### DOCUMENT PASSAGE:
------------------------------------------------------------------------
The Fourier transform on subfactors, at HIT, Wednesday, August 10, 2016

Abstract: Subfactor theory is a natural framework to study quantum symmetries. I will talk recent work joint with Chunlan Jiang and Jinsong Wu about the analytic property of the Fourier transform on subfactors. This Fourier transform also has applications in mathematical physics and quantum information theory.

Planar anionic algebras, at Workshop on von Neumann algebras (HIM), Thursday, July 7, 2016

We recall some fundamental concepts, results and questions in subfactor theory. Motivated by them, we introduce planar anionic algebras and answer a couple of questions. We give new methods to construct subfactors using planar anionic algebras. Furthermore, we talk about parafermion algebras which are planar anionic algebras satisfying additional axioms, namely planar para algebras. These examples lead to holographic software for quantum information and surprising applications from subfactor theory to quantum information and backwards.

New diagrammatic insights in mathematical physics , at ETH , Thursday, March 3, 2016

Mathematical physics seminar

Abstract: We interpret some classical concepts in mathematical physics in a diagrammatic way, such as the Fourier transform and reflection positivity. We give one new family of algebras to realize this idea. As an application, we give some diagrammatic models for quantum information, which unite the topological aspect of qudits and their entanglement.
------------------------------------------------------------------------
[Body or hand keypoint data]
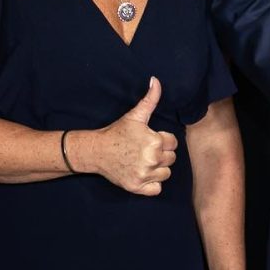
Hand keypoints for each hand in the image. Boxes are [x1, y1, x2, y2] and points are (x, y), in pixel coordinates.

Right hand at [94, 77, 176, 195]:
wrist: (96, 151)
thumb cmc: (117, 132)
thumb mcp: (135, 115)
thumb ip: (150, 99)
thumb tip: (156, 80)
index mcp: (155, 141)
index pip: (173, 143)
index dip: (162, 140)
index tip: (148, 139)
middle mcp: (152, 159)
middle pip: (171, 159)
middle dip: (161, 154)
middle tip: (144, 150)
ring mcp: (144, 175)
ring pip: (166, 174)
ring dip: (158, 169)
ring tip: (143, 161)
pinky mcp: (137, 187)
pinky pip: (157, 189)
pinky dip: (151, 184)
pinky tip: (142, 173)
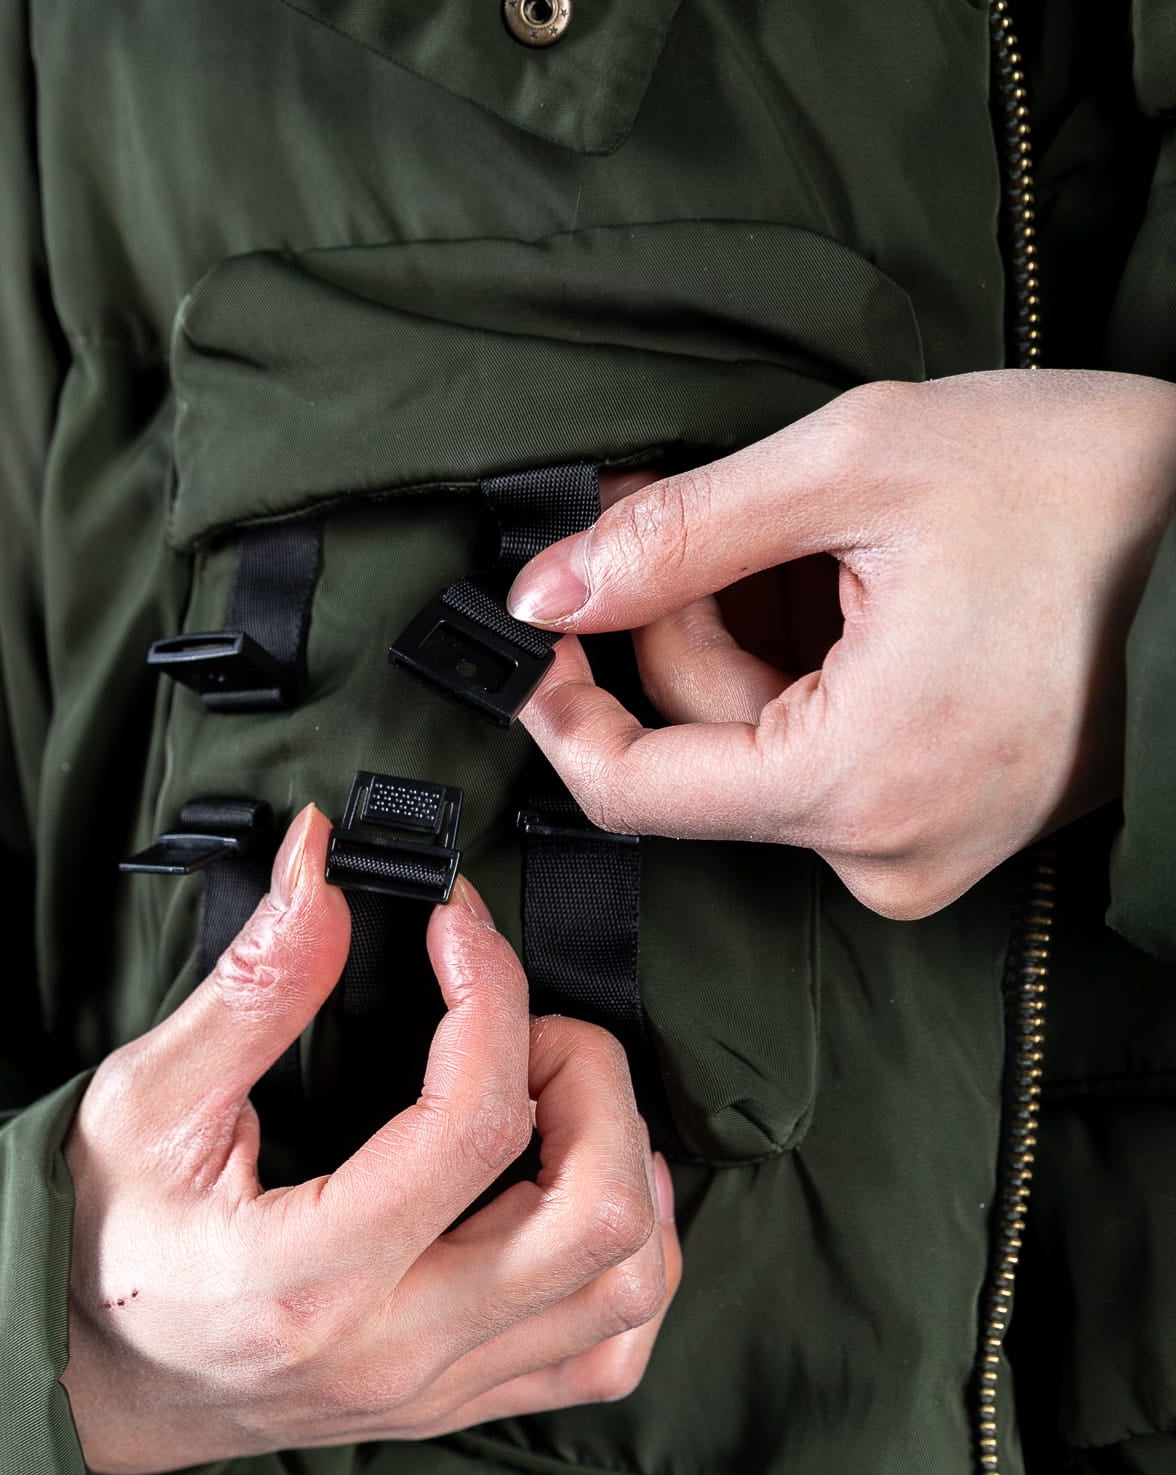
------------------------------------------------------------------------
### EXERCISE PROMPT:
Reproduce the entire talk listing above word for word, with nothing changed or left out.

### RESPONSE:
The Fourier transform on subfactors, at HIT, Wednesday, August 10, 2016

Abstract: Subfactor theory is a natural framework to study quantum symmetries. I will talk recent work joint with Chunlan Jiang and Jinsong Wu about the analytic property of the Fourier transform on subfactors. This Fourier transform also has applications in mathematical physics and quantum information theory.

Planar anionic algebras, at Workshop on von Neumann algebras (HIM), Thursday, July 7, 2016

We recall some fundamental concepts, results and questions in subfactor theory. Motivated by them, we introduce planar anionic algebras and answer a couple of questions. We give new methods to construct subfactors using planar anionic algebras. Furthermore, we talk about parafermion algebras which are planar anionic algebras satisfying additional axioms, namely planar para algebras. These examples lead to holographic software for quantum information and surprising applications from subfactor theory to quantum information and backwards.

New diagrammatic insights in mathematical physics , at ETH , Thursday, March 3, 2016

Mathematical physics seminar

Abstract: We interpret some classical concepts in mathematical physics in a diagrammatic way, such as the Fourier transform and reflection positivity. We give one new family of algebras to realize this idea. As an application, we give some diagrammatic models for quantum information, which unite the topological aspect of qudits and their entanglement.